*WHAT YOU HAVE TO DO*:
Check each line of the entries below for the word "core" and state only how many lines have it.

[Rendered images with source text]
-.-.-
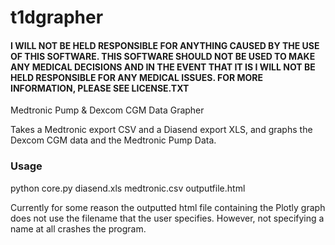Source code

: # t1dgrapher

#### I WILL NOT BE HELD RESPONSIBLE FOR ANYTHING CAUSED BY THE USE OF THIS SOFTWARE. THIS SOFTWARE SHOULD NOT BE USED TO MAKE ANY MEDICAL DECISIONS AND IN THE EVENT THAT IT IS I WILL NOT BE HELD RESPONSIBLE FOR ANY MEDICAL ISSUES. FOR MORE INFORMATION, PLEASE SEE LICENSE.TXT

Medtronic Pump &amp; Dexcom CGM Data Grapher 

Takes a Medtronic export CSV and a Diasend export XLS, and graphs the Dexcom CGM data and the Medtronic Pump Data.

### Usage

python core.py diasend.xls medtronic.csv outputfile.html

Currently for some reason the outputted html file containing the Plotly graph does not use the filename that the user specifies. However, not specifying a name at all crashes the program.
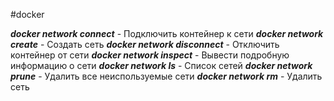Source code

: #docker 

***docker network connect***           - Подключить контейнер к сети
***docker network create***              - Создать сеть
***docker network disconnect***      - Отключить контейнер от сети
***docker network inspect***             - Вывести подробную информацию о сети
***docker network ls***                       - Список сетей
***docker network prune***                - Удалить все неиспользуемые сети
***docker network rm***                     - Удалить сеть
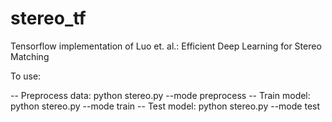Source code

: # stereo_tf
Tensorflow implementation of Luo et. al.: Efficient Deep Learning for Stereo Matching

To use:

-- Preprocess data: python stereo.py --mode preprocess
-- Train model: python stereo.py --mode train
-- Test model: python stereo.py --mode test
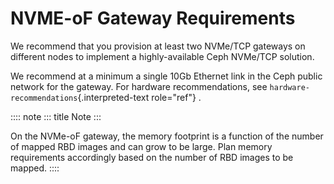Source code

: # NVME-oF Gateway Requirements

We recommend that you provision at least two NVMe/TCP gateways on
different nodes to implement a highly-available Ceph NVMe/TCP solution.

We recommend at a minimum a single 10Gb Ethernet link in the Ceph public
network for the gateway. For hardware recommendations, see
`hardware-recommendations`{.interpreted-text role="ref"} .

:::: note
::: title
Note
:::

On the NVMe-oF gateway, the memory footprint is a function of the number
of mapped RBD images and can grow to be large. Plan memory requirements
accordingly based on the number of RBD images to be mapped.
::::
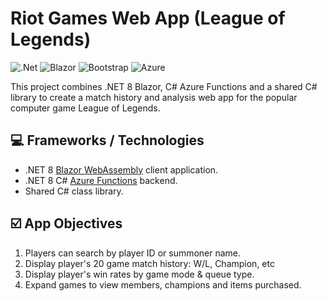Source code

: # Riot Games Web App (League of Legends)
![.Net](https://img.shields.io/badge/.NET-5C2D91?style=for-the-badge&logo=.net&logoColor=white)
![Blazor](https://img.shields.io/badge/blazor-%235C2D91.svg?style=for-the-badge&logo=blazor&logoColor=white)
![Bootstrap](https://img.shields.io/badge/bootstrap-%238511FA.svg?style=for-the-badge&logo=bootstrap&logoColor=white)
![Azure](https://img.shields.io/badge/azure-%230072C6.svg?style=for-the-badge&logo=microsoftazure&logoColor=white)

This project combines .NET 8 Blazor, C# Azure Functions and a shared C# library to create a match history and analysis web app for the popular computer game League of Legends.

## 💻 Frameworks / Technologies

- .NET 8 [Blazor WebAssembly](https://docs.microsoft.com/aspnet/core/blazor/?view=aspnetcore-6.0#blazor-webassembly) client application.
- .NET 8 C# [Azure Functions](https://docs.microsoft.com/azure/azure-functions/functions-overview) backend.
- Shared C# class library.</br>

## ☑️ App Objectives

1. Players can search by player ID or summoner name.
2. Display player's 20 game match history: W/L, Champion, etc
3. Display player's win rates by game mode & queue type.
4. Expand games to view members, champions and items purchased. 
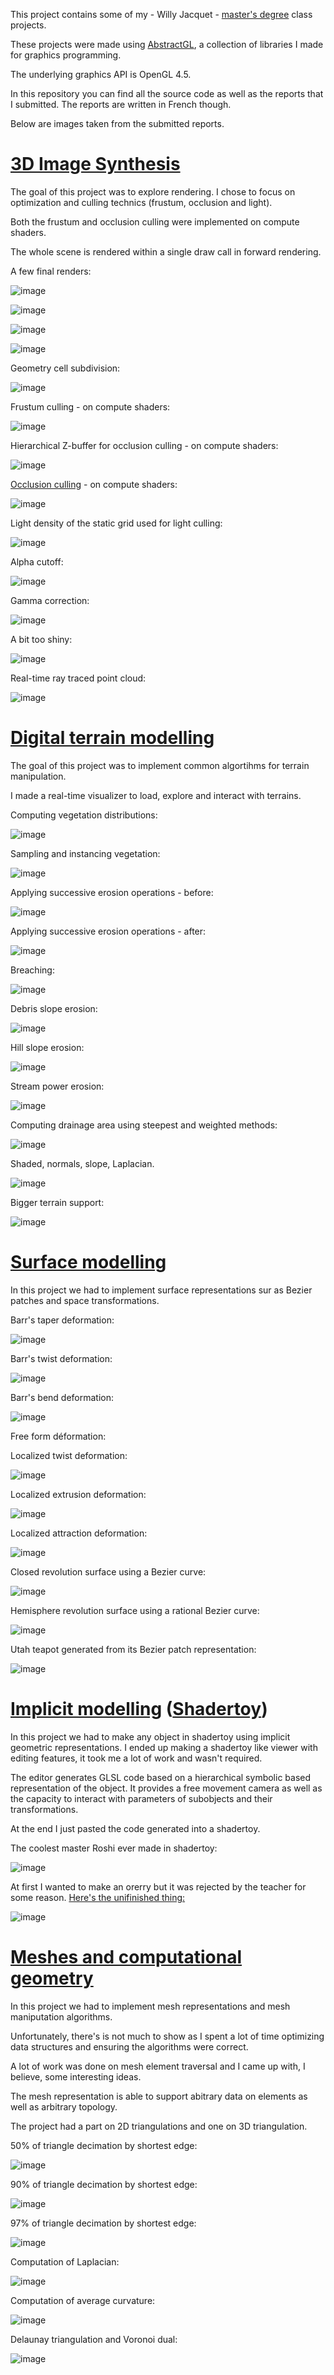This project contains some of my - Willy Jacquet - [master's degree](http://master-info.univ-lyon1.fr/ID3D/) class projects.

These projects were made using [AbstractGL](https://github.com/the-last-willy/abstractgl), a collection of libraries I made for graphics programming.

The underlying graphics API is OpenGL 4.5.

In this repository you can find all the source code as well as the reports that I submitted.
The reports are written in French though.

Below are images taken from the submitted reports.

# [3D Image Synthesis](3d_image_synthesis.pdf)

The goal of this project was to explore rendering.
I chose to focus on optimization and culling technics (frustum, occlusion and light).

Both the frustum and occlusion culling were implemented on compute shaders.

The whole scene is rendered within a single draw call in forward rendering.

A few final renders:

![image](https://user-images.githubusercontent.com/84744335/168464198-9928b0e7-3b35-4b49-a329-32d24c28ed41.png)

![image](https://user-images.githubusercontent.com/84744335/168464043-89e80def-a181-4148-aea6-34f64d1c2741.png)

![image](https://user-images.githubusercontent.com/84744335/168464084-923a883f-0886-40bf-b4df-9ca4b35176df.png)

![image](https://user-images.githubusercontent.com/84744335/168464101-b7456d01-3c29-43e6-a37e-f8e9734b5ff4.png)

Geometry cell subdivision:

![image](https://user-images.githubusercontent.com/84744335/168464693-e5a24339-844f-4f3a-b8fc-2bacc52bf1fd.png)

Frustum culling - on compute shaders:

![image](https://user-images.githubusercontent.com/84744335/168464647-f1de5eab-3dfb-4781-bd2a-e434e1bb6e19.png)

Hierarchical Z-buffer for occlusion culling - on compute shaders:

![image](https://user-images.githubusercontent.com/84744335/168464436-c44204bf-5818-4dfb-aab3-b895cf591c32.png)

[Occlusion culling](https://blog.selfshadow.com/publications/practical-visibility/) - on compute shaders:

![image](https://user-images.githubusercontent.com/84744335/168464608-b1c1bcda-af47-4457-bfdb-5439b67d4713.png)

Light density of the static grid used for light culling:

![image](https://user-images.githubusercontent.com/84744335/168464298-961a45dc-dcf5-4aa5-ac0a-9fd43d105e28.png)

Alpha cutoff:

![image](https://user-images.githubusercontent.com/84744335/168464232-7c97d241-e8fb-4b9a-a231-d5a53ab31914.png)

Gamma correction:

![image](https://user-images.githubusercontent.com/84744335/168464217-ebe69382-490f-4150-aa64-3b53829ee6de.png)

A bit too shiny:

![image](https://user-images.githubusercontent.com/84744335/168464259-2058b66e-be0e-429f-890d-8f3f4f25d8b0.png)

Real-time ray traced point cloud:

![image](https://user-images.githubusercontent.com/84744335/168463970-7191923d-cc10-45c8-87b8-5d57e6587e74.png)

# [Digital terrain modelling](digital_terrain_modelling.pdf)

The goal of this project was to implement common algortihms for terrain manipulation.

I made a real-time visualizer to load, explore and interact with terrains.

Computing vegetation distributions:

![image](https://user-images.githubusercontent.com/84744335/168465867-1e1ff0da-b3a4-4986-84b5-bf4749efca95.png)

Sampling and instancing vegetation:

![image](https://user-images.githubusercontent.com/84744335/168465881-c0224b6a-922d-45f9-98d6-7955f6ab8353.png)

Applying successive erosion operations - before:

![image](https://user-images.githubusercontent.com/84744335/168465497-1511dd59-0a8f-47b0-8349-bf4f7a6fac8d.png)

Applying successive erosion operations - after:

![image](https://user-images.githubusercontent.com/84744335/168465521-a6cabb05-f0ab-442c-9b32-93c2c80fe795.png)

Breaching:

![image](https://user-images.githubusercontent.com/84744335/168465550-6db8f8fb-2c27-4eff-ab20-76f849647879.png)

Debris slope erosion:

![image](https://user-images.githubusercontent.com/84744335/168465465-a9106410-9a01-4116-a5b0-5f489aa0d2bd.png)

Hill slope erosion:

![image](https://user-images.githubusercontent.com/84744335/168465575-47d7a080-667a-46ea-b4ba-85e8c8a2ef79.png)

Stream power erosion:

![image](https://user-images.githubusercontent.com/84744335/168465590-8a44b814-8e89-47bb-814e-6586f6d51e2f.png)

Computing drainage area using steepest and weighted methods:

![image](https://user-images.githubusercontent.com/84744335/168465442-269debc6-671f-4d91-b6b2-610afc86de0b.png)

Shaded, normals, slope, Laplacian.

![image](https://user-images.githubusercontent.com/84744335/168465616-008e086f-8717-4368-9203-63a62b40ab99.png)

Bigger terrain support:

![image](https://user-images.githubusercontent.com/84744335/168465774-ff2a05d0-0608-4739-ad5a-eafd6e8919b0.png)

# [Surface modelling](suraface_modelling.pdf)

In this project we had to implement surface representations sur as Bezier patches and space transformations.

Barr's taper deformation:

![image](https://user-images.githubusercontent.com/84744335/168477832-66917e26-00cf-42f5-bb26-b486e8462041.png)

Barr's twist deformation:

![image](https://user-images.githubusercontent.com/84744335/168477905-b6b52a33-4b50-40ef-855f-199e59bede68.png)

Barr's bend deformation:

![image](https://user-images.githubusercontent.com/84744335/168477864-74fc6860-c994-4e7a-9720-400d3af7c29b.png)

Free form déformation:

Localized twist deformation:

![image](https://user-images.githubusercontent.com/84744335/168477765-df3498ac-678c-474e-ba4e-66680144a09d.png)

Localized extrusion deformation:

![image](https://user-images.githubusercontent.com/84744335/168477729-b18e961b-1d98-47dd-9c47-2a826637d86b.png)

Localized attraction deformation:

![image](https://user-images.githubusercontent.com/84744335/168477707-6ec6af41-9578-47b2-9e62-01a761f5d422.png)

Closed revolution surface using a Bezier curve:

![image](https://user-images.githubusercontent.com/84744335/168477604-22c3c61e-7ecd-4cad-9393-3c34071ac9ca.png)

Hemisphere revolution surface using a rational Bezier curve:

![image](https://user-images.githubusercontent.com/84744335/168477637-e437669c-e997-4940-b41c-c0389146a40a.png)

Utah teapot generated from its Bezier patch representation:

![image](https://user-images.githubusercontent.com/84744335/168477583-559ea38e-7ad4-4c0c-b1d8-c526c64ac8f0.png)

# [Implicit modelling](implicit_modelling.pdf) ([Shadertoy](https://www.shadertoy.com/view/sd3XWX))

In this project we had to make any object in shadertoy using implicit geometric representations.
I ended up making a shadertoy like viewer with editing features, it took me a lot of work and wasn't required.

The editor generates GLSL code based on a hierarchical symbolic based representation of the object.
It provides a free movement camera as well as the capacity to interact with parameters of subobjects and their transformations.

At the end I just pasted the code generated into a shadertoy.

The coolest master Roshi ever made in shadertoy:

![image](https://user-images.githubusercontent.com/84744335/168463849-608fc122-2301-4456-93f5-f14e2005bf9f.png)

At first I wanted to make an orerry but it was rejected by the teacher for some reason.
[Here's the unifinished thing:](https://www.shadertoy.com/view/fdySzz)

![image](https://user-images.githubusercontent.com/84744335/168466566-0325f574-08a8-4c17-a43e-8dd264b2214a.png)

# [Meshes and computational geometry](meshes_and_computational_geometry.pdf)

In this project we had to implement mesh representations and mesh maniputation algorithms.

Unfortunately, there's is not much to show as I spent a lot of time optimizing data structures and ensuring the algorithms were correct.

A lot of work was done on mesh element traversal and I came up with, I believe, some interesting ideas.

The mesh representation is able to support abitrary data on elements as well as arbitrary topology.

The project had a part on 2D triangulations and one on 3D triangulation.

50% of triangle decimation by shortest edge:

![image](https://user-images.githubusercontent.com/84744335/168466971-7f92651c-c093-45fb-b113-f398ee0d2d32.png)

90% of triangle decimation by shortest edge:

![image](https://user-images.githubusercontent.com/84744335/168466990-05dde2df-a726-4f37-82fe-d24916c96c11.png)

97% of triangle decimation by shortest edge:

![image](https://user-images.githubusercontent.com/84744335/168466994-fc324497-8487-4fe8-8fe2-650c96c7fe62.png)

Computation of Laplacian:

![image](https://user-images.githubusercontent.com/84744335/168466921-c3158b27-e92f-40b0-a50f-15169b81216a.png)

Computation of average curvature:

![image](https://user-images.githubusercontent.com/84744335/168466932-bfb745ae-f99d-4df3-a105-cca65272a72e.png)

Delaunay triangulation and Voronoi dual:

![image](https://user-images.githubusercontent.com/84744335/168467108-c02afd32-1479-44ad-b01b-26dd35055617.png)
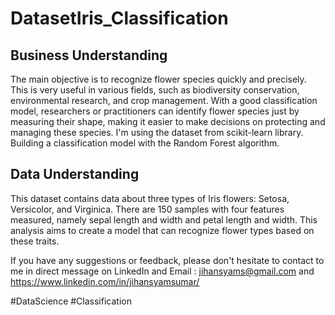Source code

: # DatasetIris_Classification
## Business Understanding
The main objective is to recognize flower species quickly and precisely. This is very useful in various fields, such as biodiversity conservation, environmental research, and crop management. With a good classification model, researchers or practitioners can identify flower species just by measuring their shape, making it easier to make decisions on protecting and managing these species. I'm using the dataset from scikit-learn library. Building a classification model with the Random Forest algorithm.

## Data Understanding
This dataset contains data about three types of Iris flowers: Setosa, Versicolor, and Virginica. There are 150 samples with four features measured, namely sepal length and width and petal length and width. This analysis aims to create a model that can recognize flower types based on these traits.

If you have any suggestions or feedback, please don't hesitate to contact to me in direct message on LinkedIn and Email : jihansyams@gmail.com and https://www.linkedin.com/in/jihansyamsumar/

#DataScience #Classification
-.-.-
*SOLVED EXERCISE*:
2